Nos encontramos en el lobby de un hermoso edificio, donde labora para una empresa privada internacional que brinda servicios al Estado. He estado persiguiéndola por días, tratando de que me cuente su vida. Además de tocaya, Ale (como le llamo amistosamente) es colega en el ramo de las comunicaciones, y siempre he guardado especial interés en su trayectoria. La oportunidad pues, fue formidable para escucharla y comprender su visión de la vida y el lugar en que se encuentra actualmente.

 Como ella misma nos explicó durante nuestras pláticas, Alejandra Rodríguez es una mujer de ciclos, y hace siete meses supo que su tiempo en Televicentro, diecisiete años de proyección audiovisual diaria, llegaban a su fin. Era el momento de emprender una búsqueda diferente, que representase nuevos retos a la vez que le otorgara el espacio y el tiempo necesario para dedicarlo  a su esposo y sus dos pequeños hijos.
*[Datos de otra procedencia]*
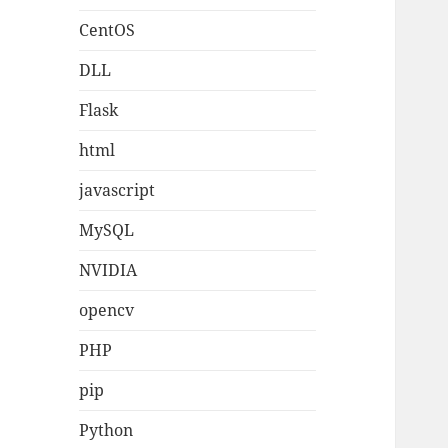
CentOS
DLL
Flask
html
javascript
MySQL
NVIDIA
opencv
PHP
pip
Python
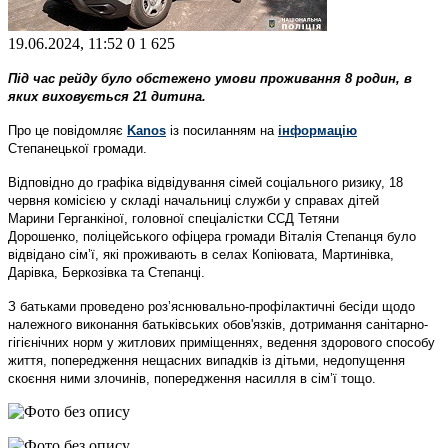
19.06.2024, 11:52
0
1 625
Під час рейду було обстежено умови проживання 8 родин, в
яких виховується 21 дитина.
Про це повідомляє
Kanos
із посиланням на
інформацію
Степанецької громади.
Відповідно до графіка відвідування сімей соціального ризику, 18
червня комісією у складі начальниці служби у справах дітей
Марини Герганкіної, головної спеціалістки ССД Тетяни
Дорошенко, поліцейського офіцера громади Віталія Степанця було
відвідано сім’ї, які проживають в селах Копіювата, Мартинівка,
Дарівка, Беркозівка та Степанці.
З батьками проведено роз’яснювально-профілактичні бесіди щодо
належного виконання батьківських обов'язків, дотримання санітарно-
гігієнічних норм у житлових приміщеннях, ведення здорового способу
життя, попередження нещасних випадків із дітьми, недопущення
скоєння ними злочинів, попередження насилля в сім’ї тощо.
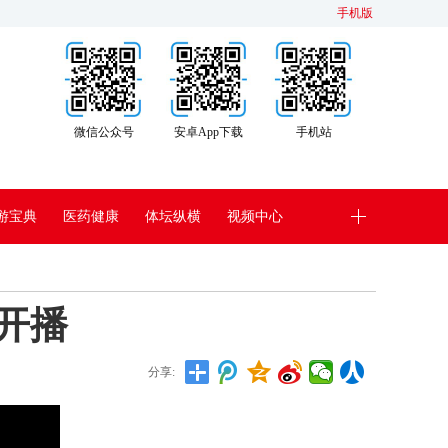
手机版
微信公众号
安卓App下载
手机站
游宝典
医药健康
体坛纵横
视频中心
开播
分享:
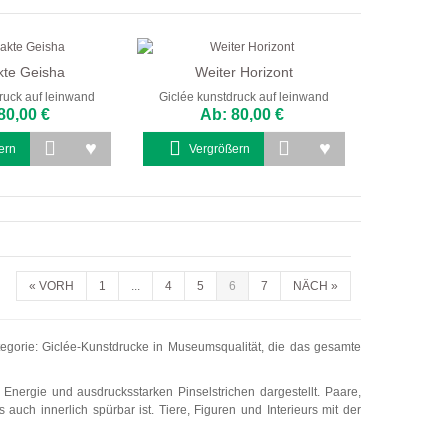
kte Geisha
Weiter Horizont
ruck auf leinwand
Giclée kunstdruck auf leinwand
80,00 €
Ab: 80,00 €
ern
Vergrößern
«
VORH
1
...
4
5
6
7
NÄCH
»
tegorie: Giclée-Kunstdrucke in Museumsqualität, die das gesamte
Energie und ausdrucksstarken Pinselstrichen dargestellt. Paare,
ch innerlich spürbar ist. Tiere, Figuren und Interieurs mit der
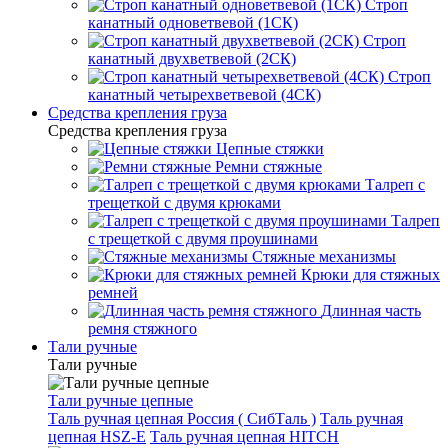
Строп
канатный одноветвевой (1СК)
Строп
канатный двухветвевой (2СК)
Строп
канатный четырехветвевой (4СК)
Средства крепления груза
Средства крепления груза
Цепные стяжки
Ремни стяжные
Талреп с
трещеткой с двумя крюками
Талреп
с трещеткой с двумя проушинами
Стяжные механизмы
Крюки для стяжных
ремней
Длинная часть
ремня стяжного
Тали ручные
Тали ручные
Тали ручные цепные
Таль ручная цепная Россия ( СибТаль )
Таль ручная
цепная HSZ-E
Таль ручная цепная HITCH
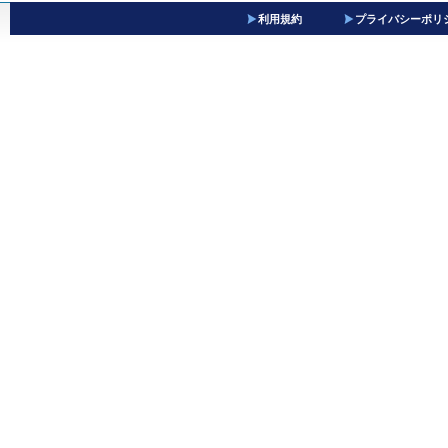
利用規約
プライバシーポリ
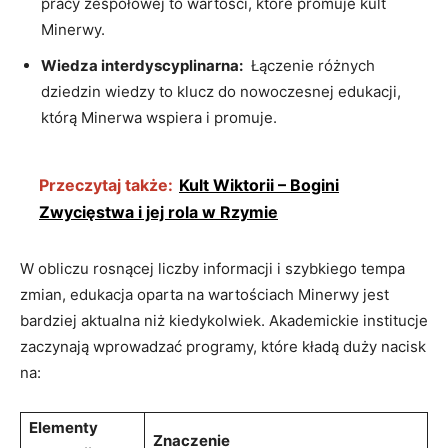
pracy zespołowej to wartości, które‌ promuje kult
Minerwy.
Wiedza ‌interdyscyplinarna:
⁤ Łączenie różnych
⁢dziedzin wiedzy to klucz do nowoczesnej edukacji,
którą Minerwa wspiera i promuje.
Przeczytaj także:
Kult Wiktorii – Bogini
Zwycięstwa i jej rola w Rzymie
W obliczu rosnącej liczby informacji i szybkiego tempa
zmian, edukacja oparta na wartościach Minerwy jest
bardziej aktualna​ niż kiedykolwiek. Akademickie institucje
zaczynają wprowadzać programy, które⁤ kładą ‍duży nacisk
na:
Elementy
Znaczenie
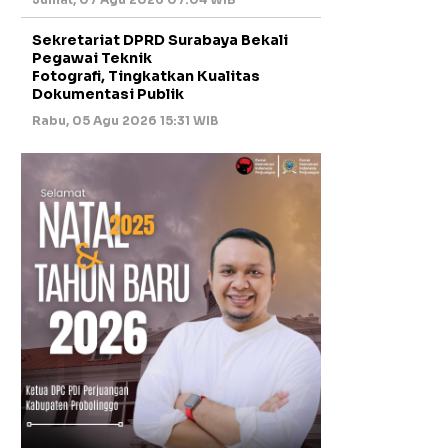
Sekretariat DPRD Surabaya Bekali
Pegawai Teknik
Fotografi, Tingkatkan Kualitas
Dokumentasi Publik
Rabu, 05 Agu 2026 15:31 WIB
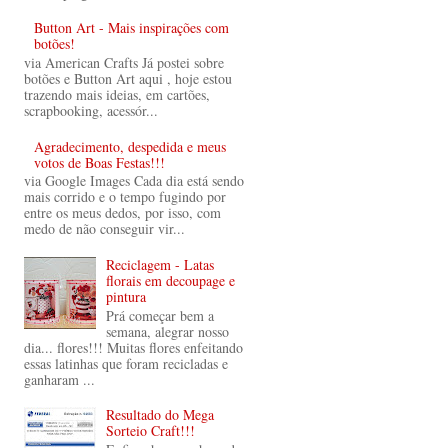
Button Art - Mais inspirações com
botões!
via American Crafts Já postei sobre
botões e Button Art aqui , hoje estou
trazendo mais ideias, em cartões,
scrapbooking, acessór...
Agradecimento, despedida e meus
votos de Boas Festas!!!
via Google Images Cada dia está sendo
mais corrido e o tempo fugindo por
entre os meus dedos, por isso, com
medo de não conseguir vir...
Reciclagem - Latas
florais em decoupage e
pintura
Prá começar bem a
semana, alegrar nosso
dia... flores!!! Muitas flores enfeitando
essas latinhas que foram recicladas e
ganharam ...
Resultado do Mega
Sorteio Craft!!!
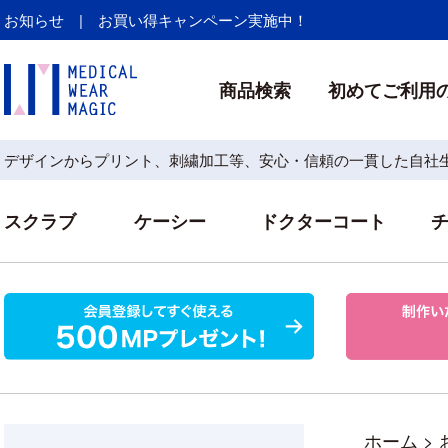
お知らせ | お買い得キャンペーン実施中！
商品検索
初めてご利用
デザインからプリント、刺繍加工等、安心・信頼の一貫した自社
スクラブ
ケーシー
ドクターコート
ホーム
>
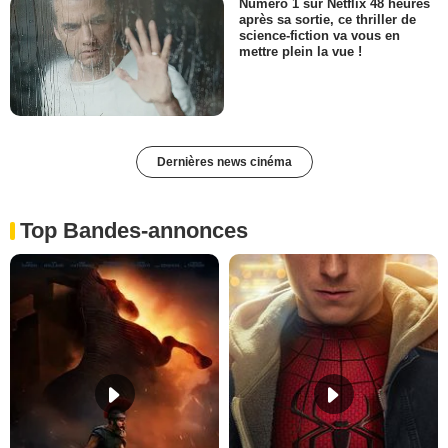
Numéro 1 sur Netflix 48 heures
après sa sortie, ce thriller de
science-fiction va vous en
mettre plein la vue !
Dernières news cinéma
Top Bandes-annonces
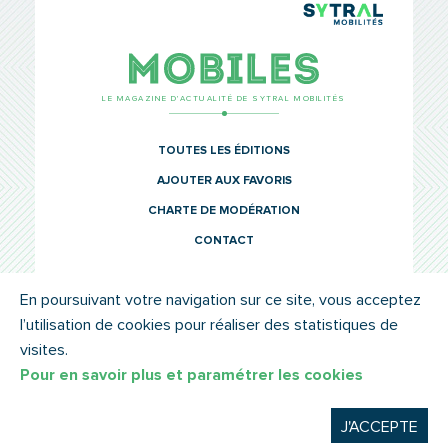
TCL Sytr
Mobiles
LE MAGAZINE D’ACTUALITÉ DE SYTRAL MOBILITÉS
TOUTES LES ÉDITIONS
AJOUTER AUX FAVORIS
CHARTE DE MODÉRATION
CONTACT
En poursuivant votre navigation sur ce site, vous acceptez
l’utilisation de cookies pour réaliser des statistiques de
© SYTRAL MOBILITÉS 2022
MENTIONS LÉGALES
visites.
Pour en savoir plus et paramétrer les cookies
J'ACCEPTE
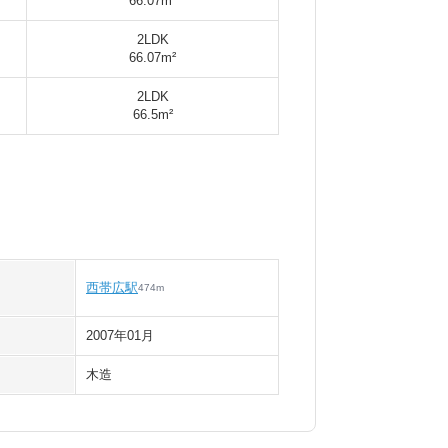
66.07m²
2LDK
66.07m²
2LDK
66.5m²
西帯広駅
474
m
2007年01月
木造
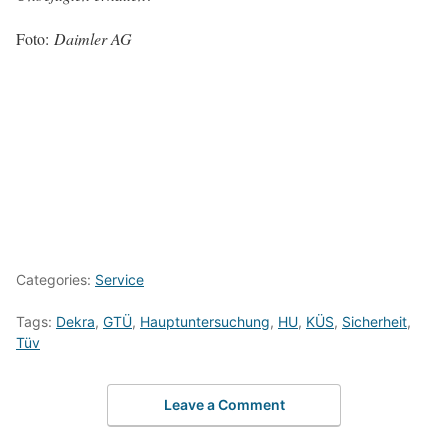
Foto:
Daimler AG
Categories:
Service
Tags:
Dekra
,
GTÜ
,
Hauptuntersuchung
,
HU
,
KÜS
,
Sicherheit
,
Tüv
Leave a Comment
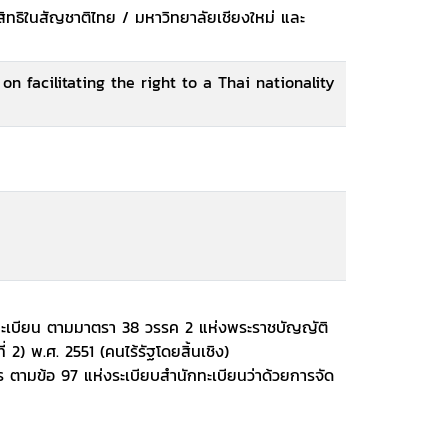
ทธิในสัญชาติไทย / มหาวิทยาลัยเชียงใหม่ และ
n facilitating the right to a Thai nationality
งทะเบียน ตามมาตรา 38 วรรค 2 แห่งพระราชบัญญัติ
่ 2) พ.ศ. 2551 (คนไร้รัฐโดยสิ้นเชิง)
 ตามข้อ 97 แห่งระเบียบสำนักทะเบียนว่าด้วยการจัด
ียนกลางว่าด้วยการพิจารณาลงรายการสถานะบุคคล
43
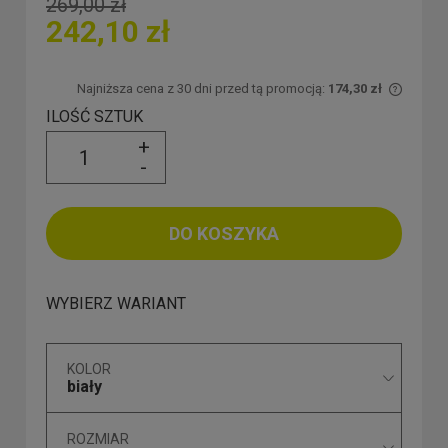
269,00 zł
242,10 zł
Najniższa cena z 30 dni przed tą promocją:
174,30 zł
Jeżeli
ILOŚĆ SZTUK
30 dni
+
moment
-
sprzed
DO KOSZYKA
WYBIERZ WARIANT
KOLOR
biały
ROZMIAR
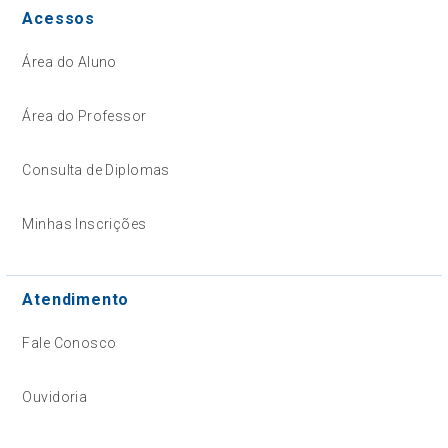
Acessos
Área do Aluno
Área do Professor
Consulta de Diplomas
Minhas Inscrições
Atendimento
Fale Conosco
Ouvidoria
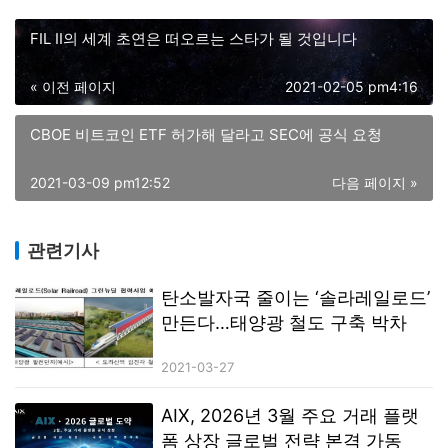
FIL II의 세계 초연은 떠오르는 스타가 될 것입니다
« 이전 페이지
2021-02-05 pm4:16
CBOE 비트코인 ETF 허가해 달라고 SEC에 공식 요청
2021-03-09 pm12:52
다음 페이지 »
관련기사
탄소발자국 줄이는 ‘솔라레일로드’
만든다…태양광 철도 구축 박차
2021-03-27
AIX, 2026년 3월 주요 거래 플랫
폼 상장 글로벌 전략 본격 가동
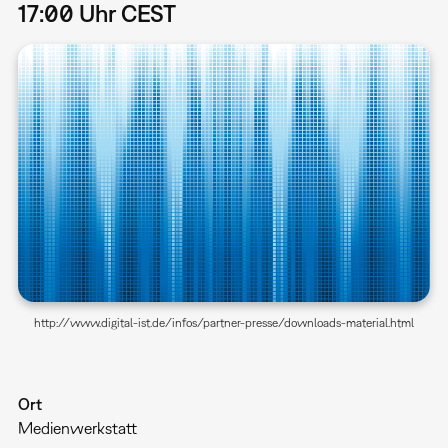
17:00 Uhr CEST
http://www.digital-ist.de/infos/partner-presse/downloads-material.html
Ort
Medienwerkstatt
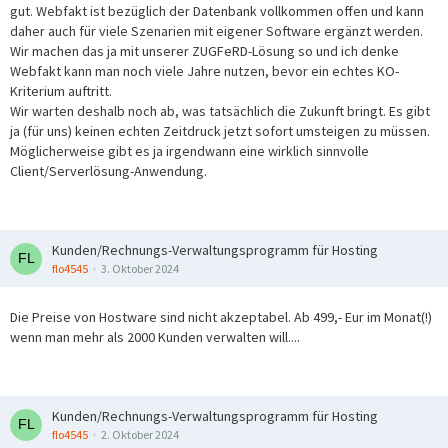
gut. Webfakt ist bezüglich der Datenbank vollkommen offen und kann
daher auch für viele Szenarien mit eigener Software ergänzt werden.
Wir machen das ja mit unserer ZUGFeRD-Lösung so und ich denke
Webfakt kann man noch viele Jahre nutzen, bevor ein echtes KO-
Kriterium auftritt.
Wir warten deshalb noch ab, was tatsächlich die Zukunft bringt. Es gibt
ja (für uns) keinen echten Zeitdruck jetzt sofort umsteigen zu müssen.
Möglicherweise gibt es ja irgendwann eine wirklich sinnvolle
Client/Serverlösung-Anwendung.
Kunden/Rechnungs-Verwaltungsprogramm für Hosting
flo4545
3. Oktober 2024
Die Preise von Hostware sind nicht akzeptabel. Ab 499,- Eur im Monat(!)
wenn man mehr als 2000 Kunden verwalten will....
Kunden/Rechnungs-Verwaltungsprogramm für Hosting
flo4545
2. Oktober 2024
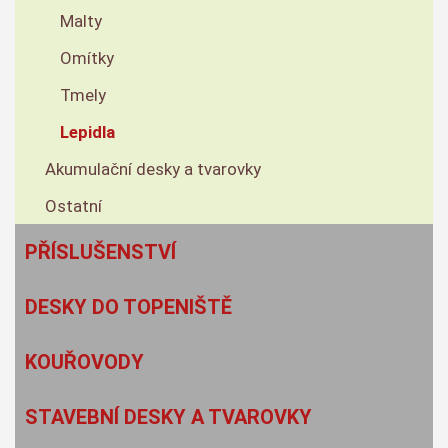
Malty
Omítky
Tmely
Lepidla
Akumulační desky a tvarovky
Ostatní
PŘÍSLUŠENSTVÍ
DESKY DO TOPENIŠTĚ
KOUŘOVODY
STAVEBNÍ DESKY A TVAROVKY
Mujer de pocas palabras, Alejandra nunca tuvo ambages ni poses de diva. Quizá fue timidez, aunque sospechamos más bien que es el deseo de privacidad que surge cuando se ha estado en las pantallas durante tanto tiempo. En el proceso de escribir este reportaje, nos dio la impresión, una y otra vez, de que existen ángulos de su vida que no quiere ventilar públicamente, y eso está perfecto. Quienes trabajamos en los medios de comunicación sabemos lo tortuoso que puede llegar a ser “andar en boca de todo mundo”, y son nuestros hogares guaridas en las que nos gusta refugiarnos, espacios en los que podemos ser nosotras mismas sin dar cuenta de ello a nadie.